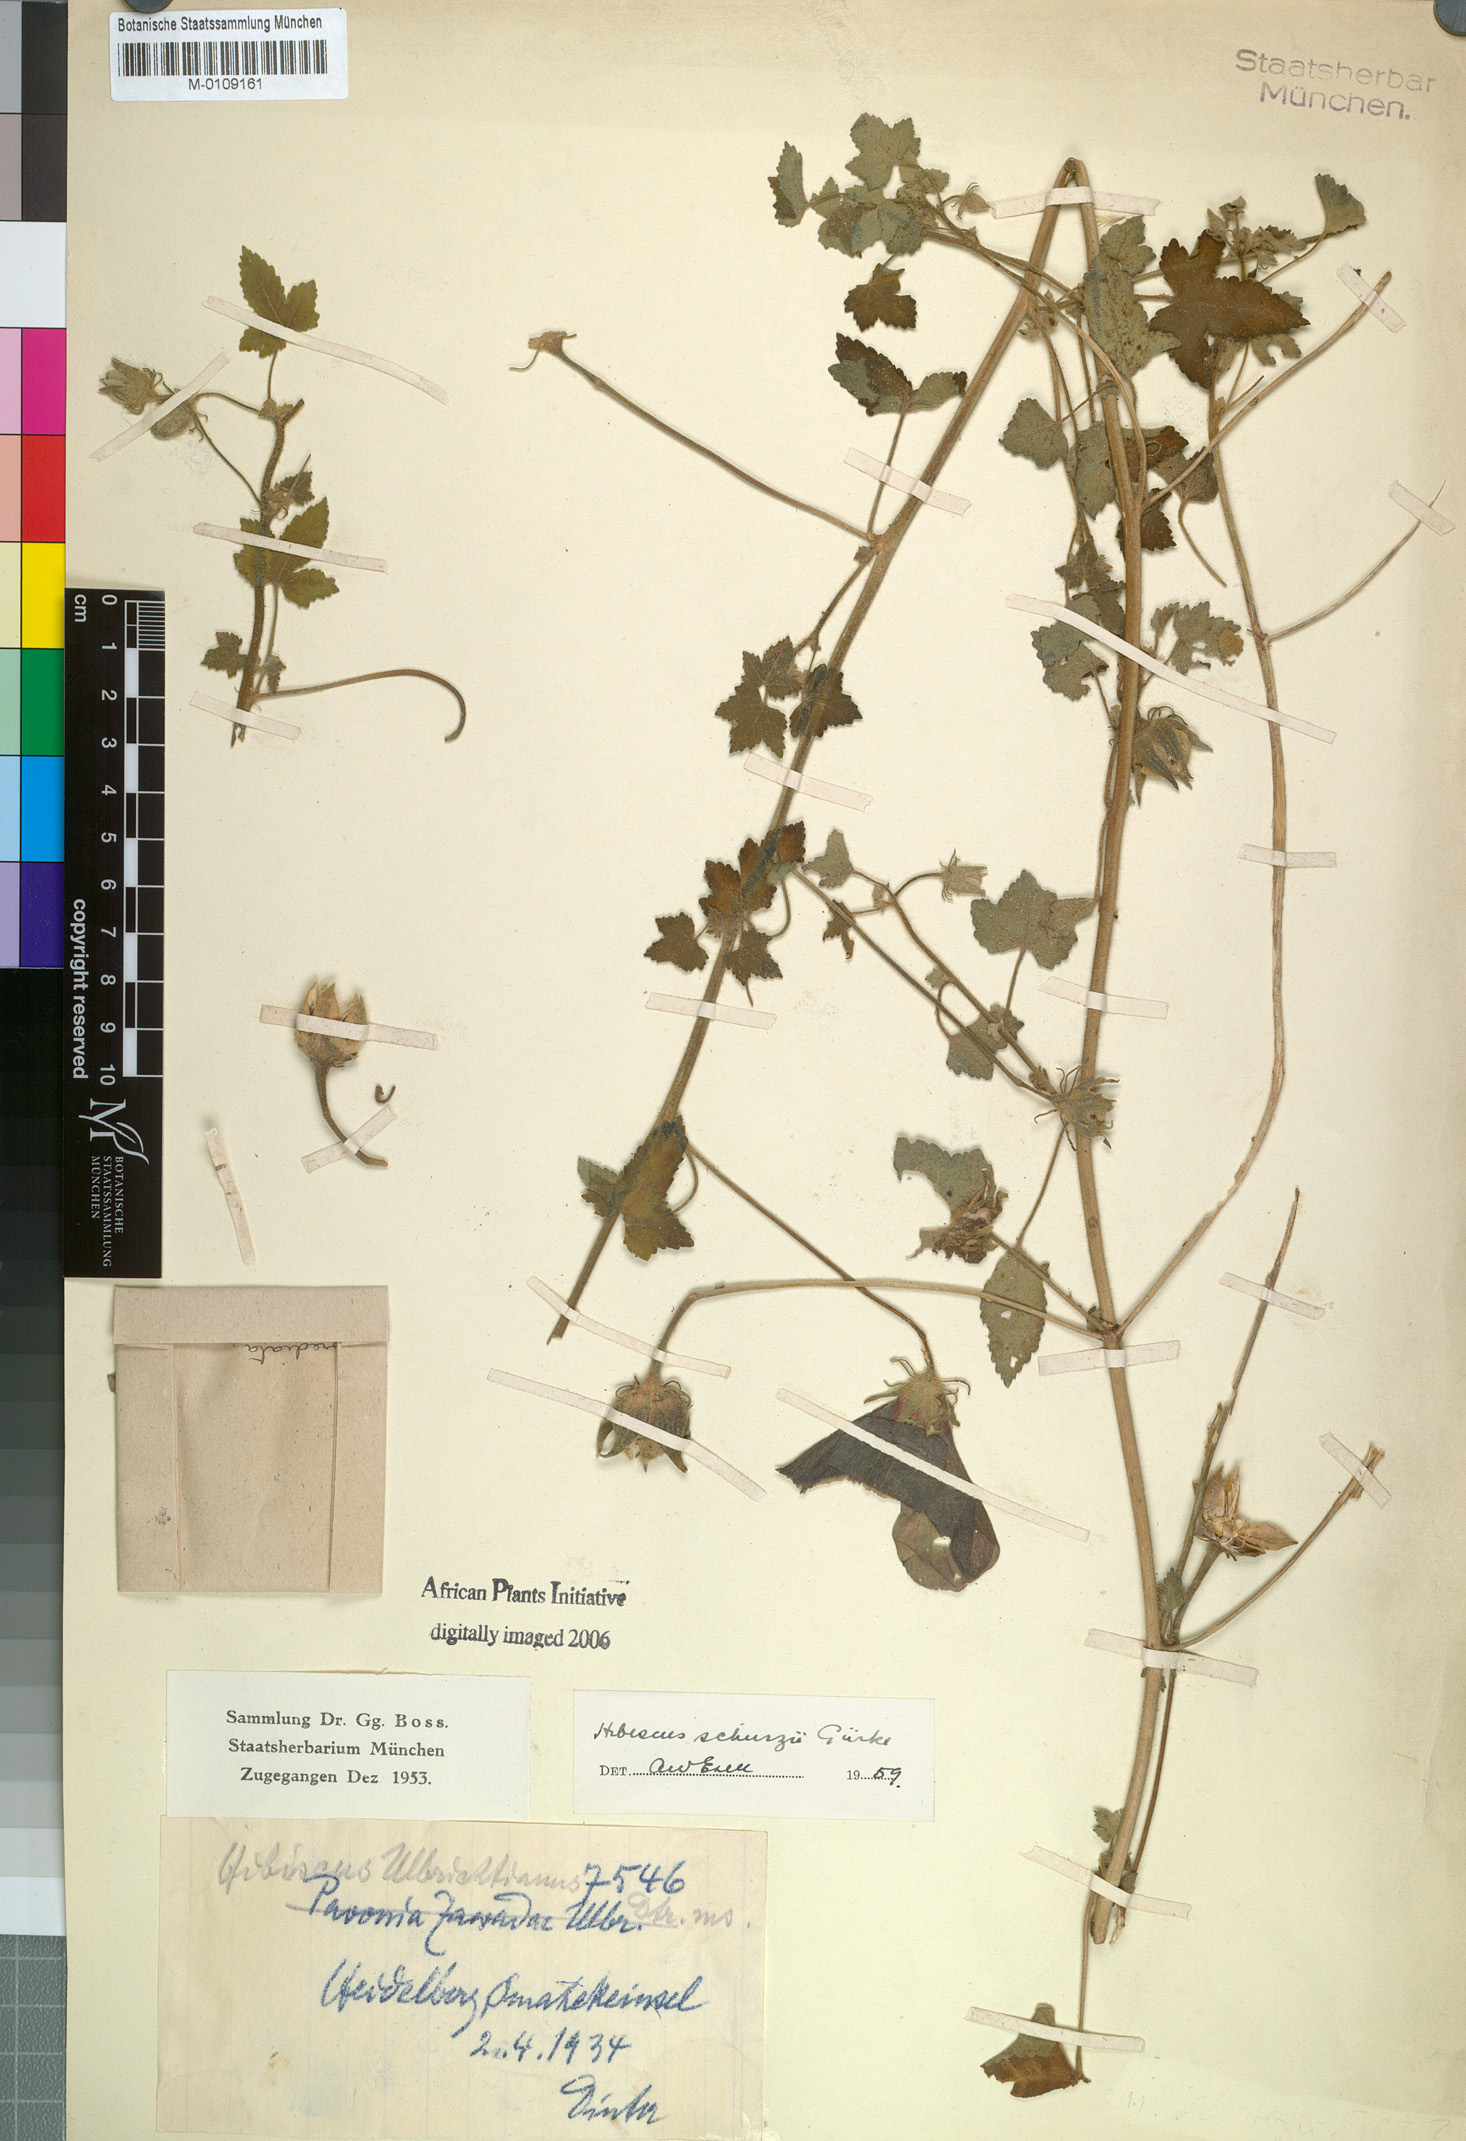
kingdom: Plantae
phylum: Tracheophyta
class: Magnoliopsida
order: Malvales
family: Malvaceae
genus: Hibiscus
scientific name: Hibiscus schinzii
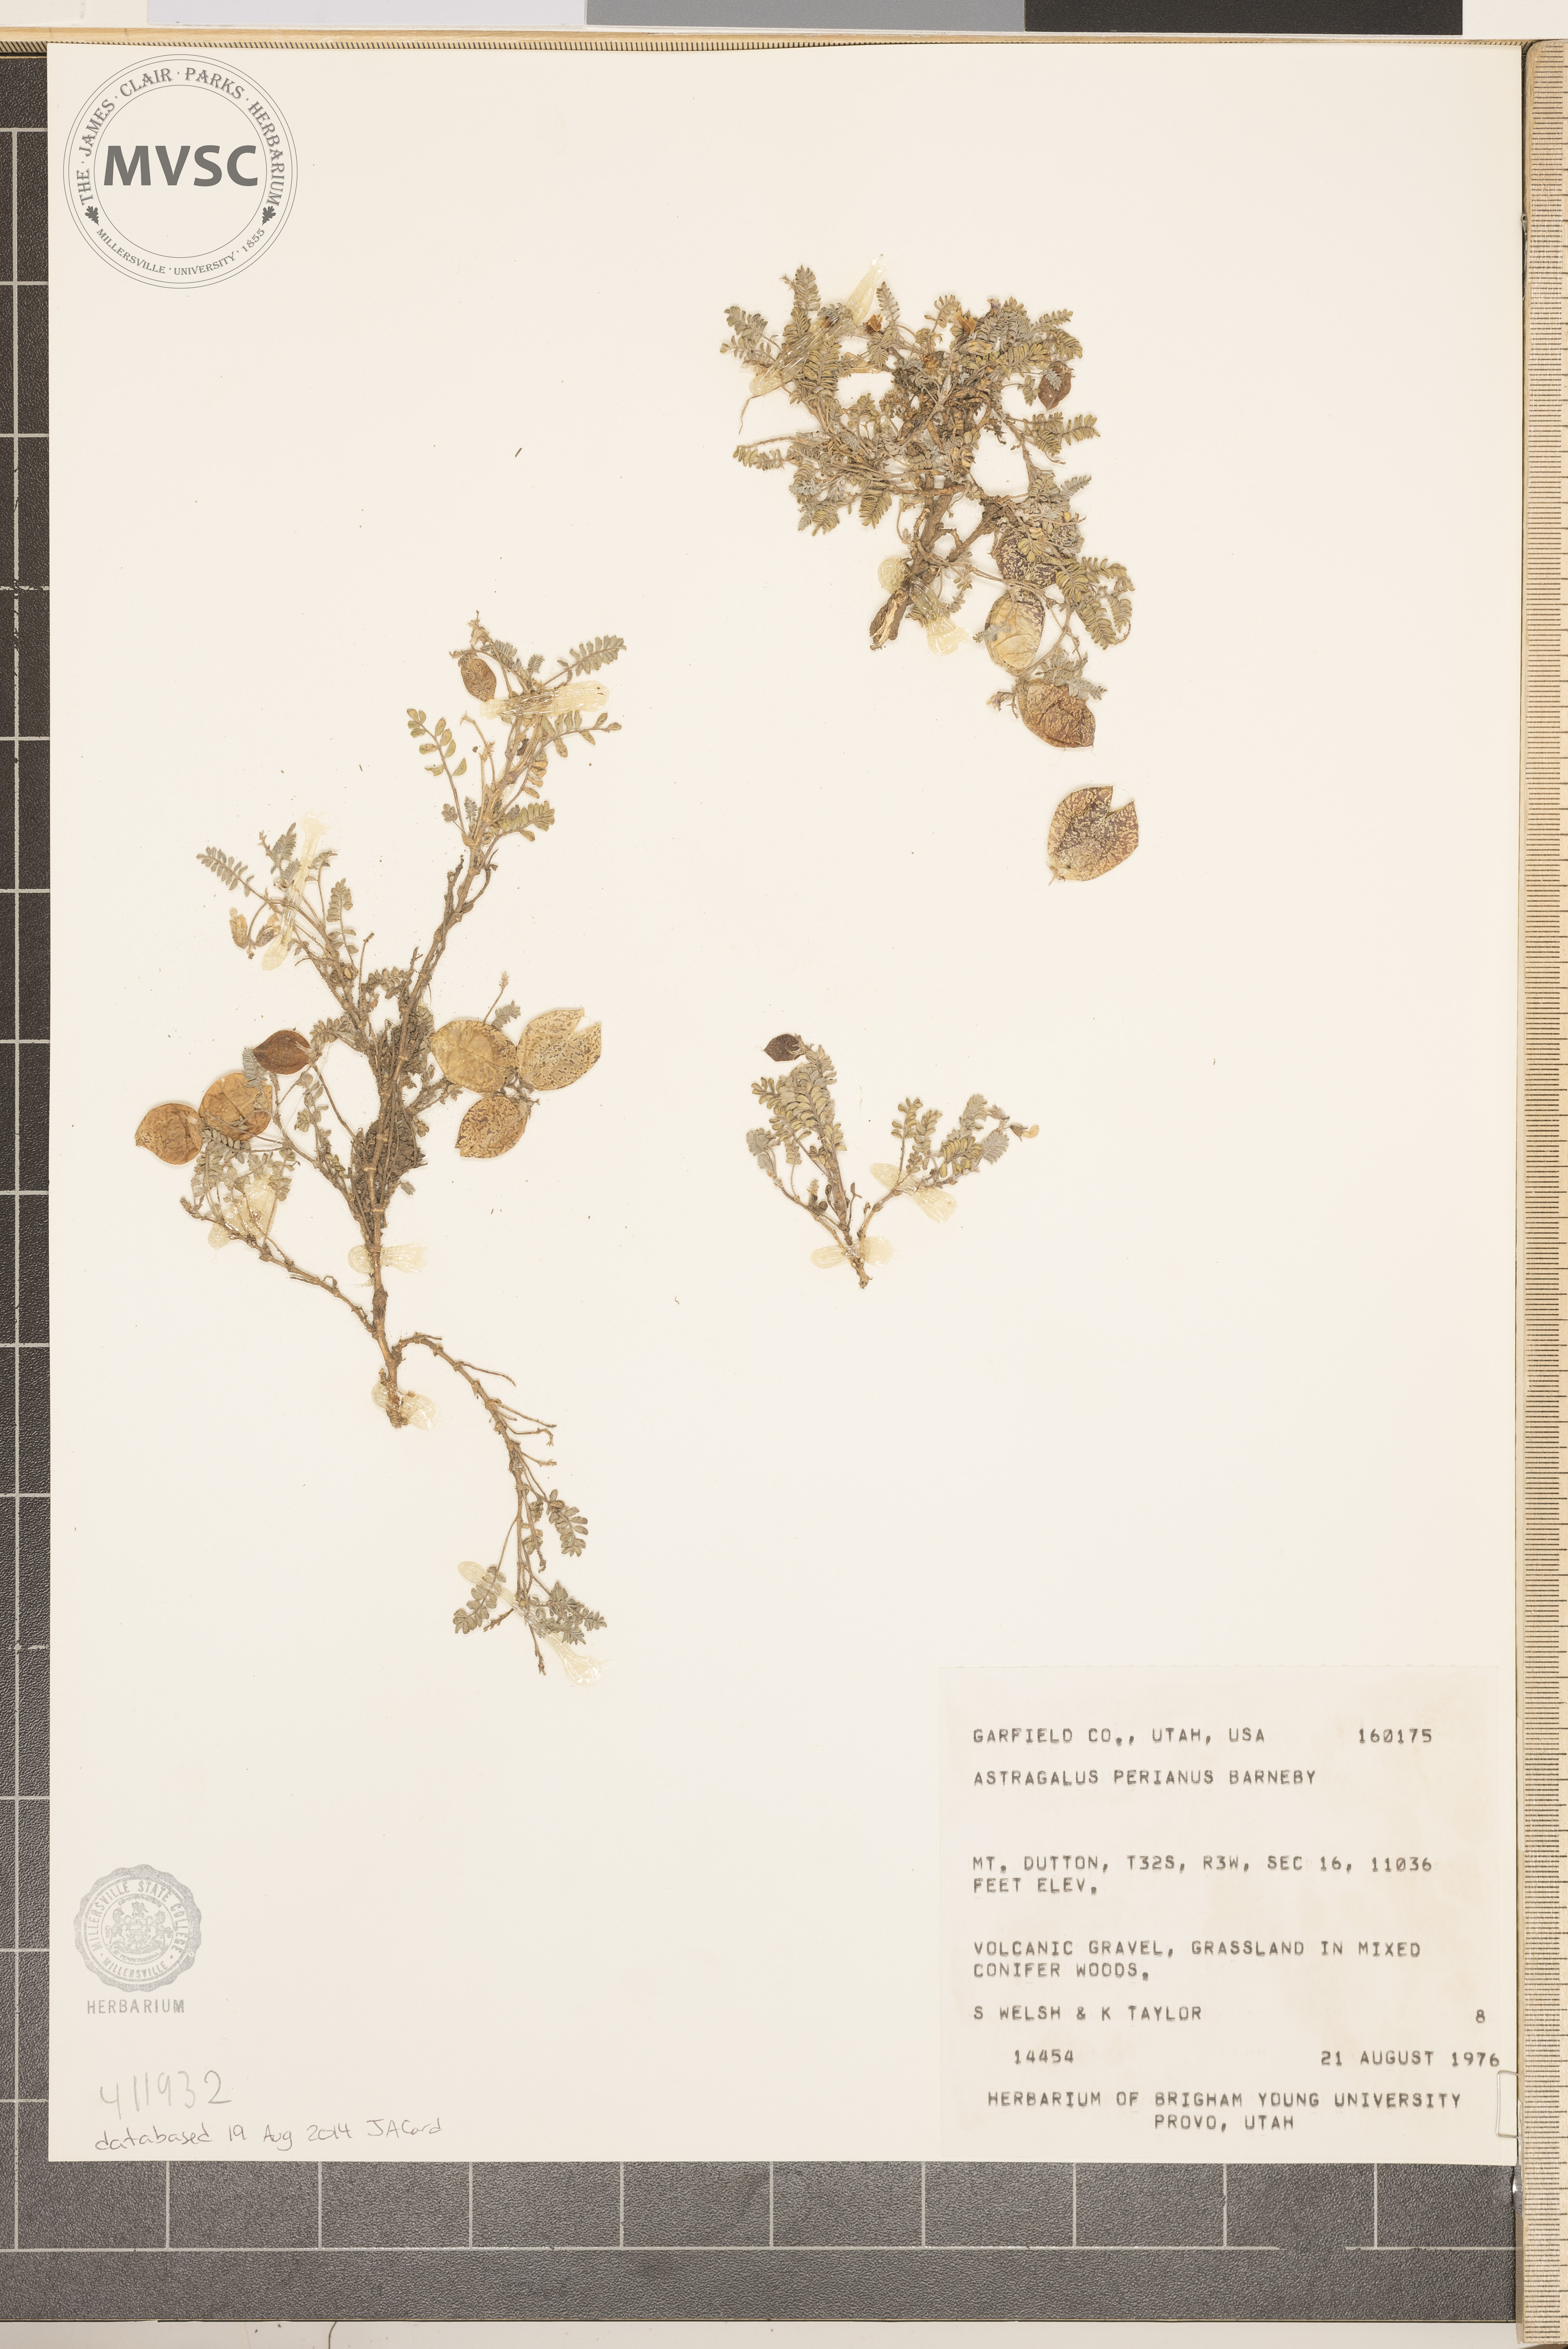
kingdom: Plantae
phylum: Tracheophyta
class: Magnoliopsida
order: Fabales
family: Fabaceae
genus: Astragalus
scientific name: Astragalus perianus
··········
Task prompt:
Copy the listing from the line containing "order: Malvales" through the end of the listing, including both of those lines. Leave the pictures out of your copy.

Written answer:
order: Malvales
family: Malvaceae
genus: Hibiscus
scientific name: Hibiscus schinzii
kingdom: Plantae
phylum: Tracheophyta
class: Magnoliopsida
order: Fabales
family: Fabaceae
genus: Astragalus
scientific name: Astragalus perianus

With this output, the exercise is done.